后来这个场景经常会浮现在眼前。这背后最大的悖论在于,阿力和小丽可以以各自的身份单独存在,但她们绝对不能相遇,一旦这两个身份交叉,那生活就得彻底乱了方寸。

“还有一次特别囧的事情,就是被人看穿了。”也许是“伪街”经验丰富了,小丽的胆子越来越大了,有一次她开车去了一条小路,原以为那里是漆黑一片,不料新装了路灯,几乎可以说灯火通明。她贸贸然地从车里钻出来,想下去随便走走。

迎面走来3个20岁的男孩,看她穿得很女人,一个小伙子吹起了口哨。可小丽还没来得及偷乐,就听到另一个男孩说:“没看出那是个男人吗?你也想上。”说着大笑起来。

那一刻,她夺步而逃,飞也似的跑进车里,顿时没有再继续“伪街”的心情,甚至后来好几天都没从郁闷的情绪中缓过来。

小丽想要得到的,是别人对于她是一个女人的认可,但当男人的外壳被揭穿,内心的情绪只可能是“屈辱”。

“‘伪街’是‘伪娘’的最高境界,那种刺激,那种‘伪街归来’的巨大快感,真的无法用言语来描述。但是,又不尽然。”

当衣着鲜亮的小丽从街头归来,褪下所有的伪装,作为男人身份的阿力又重新成为这个身躯的主导者。他常会看着自己脱得赤条条的身体发问:
这他妈到底算是怎么回事儿呢?

“如果我告诉你自己是伪娘,你一定会问我的性取向是什么。其实我的取向一直是异性恋。”阿力说他一直以来喜欢的都是女生,“曾经也想过如果自己的恋人是男人会是什么样,最后被自己的这个念头吓到了,完全无法接受”。

“就像我说的,即便变成一个完美的女孩,最后的‘归宿’还是要嫁给自己,所以可能本质上还是一个男生。身体上自然更是如此。”

在这个问题上,阿力很理智,他清楚地知道,虽然这个身躯里住了两个性格,但自始至终,小丽都只是处在附属的位置。但对于“伪娘”来说,相比于纠结于是否变性的痛苦,这未免不是一种更好的情况。

阿力曾经和几个女孩谈过恋爱,每一次他都想到过是否有一天要告诉女友自己的这个特殊“爱好”。“不过之前都是还没发展到那一步,就分开了。”

现在的女朋友知道阿力的“伪娘”身份,但她并未因此选择分手。甚至第一次她看到男友女装的样子,还觉得有点感动。

“女友觉得我是完全信任她才会把最隐秘的事情告诉自己。她还向我承诺过,即便有一天我们分开了,也一定会永远为我保守这个秘密。”

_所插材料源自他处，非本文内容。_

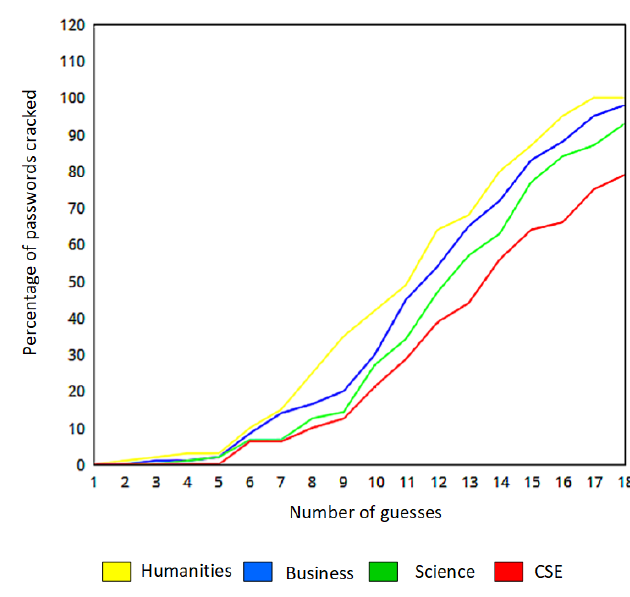
Figure 10. Student participants grouped in their respective subject of study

大概是因为好奇心作祟,女友曾经有一次主动对阿力说:“过来,我帮你化妆。”她操起小刀给阿力削眉毛,但直到男友抗议才想起来,不能给他修一对柳叶眉,否则他完全没法以阿力的身份,继续正常的社会生活。

女友教阿力怎么打腮红,怎么上眼影,怎么贴假睫毛,还拿自己的衣服让他穿。看到自己的男朋友变得越来越娇俏,她忍不住捧着他的脑袋,端详了半天,并且掏出手机拍照留念。

这一切都让阿力非常感恩,更暗暗发誓要对她好。

阿力曾经看到有人在网上问:“如果发现自己的男友是伪娘怎么办?”于是,他以女友的例子告诉求助者,其实这并不会成为女孩的困扰,恰恰相反,自己的男朋友有时候弱弱的需要爱的样子,其实很可爱。
可是,要让一个女孩完全接受“伪娘”男友确实很难。时间久了,女友开始对他的爱好流露出反感。有两次她看到阿力穿着女装,突然就无缘无故地发了脾气。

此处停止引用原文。